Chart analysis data
######

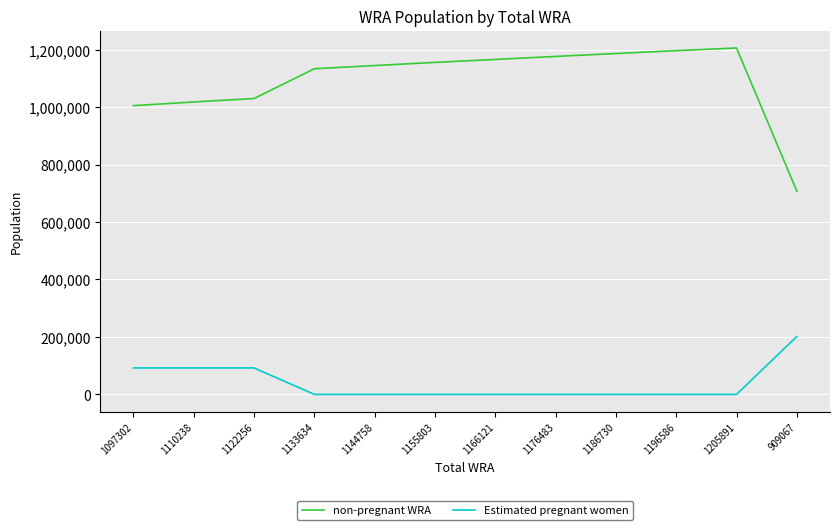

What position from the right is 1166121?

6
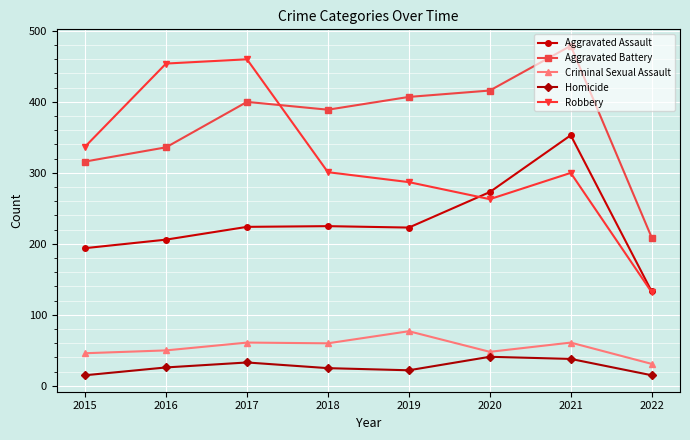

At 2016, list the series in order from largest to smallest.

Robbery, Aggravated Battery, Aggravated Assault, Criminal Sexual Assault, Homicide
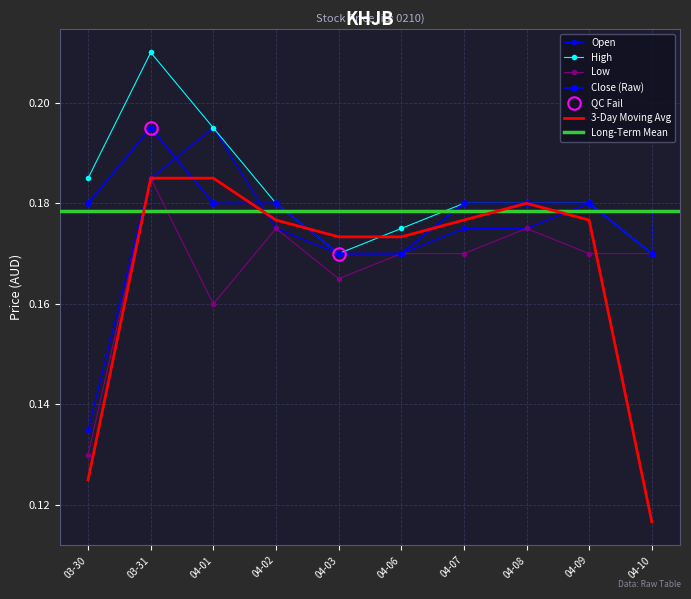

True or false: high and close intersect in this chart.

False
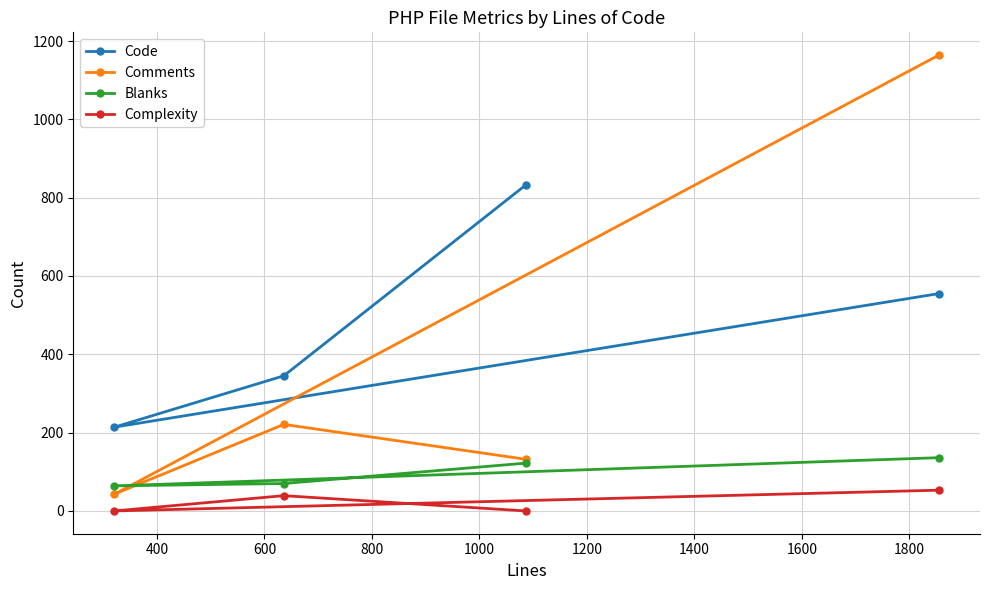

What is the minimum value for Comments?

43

######

— What needs to be done —
Rewrite the listing above as a JSON list of strings, with one string per line and no blank lines. Leave out the picture lines.

— The answer —
[
  "What position from the right is 1166121?",
  "6",
  "At 2016, list the series in order from largest to smallest.",
  "Robbery, Aggravated Battery, Aggravated Assault, Criminal Sexual Assault, Homicide",
  "True or false: high and close intersect in this chart.",
  "False",
  "What is the minimum value for Comments?",
  "43"
]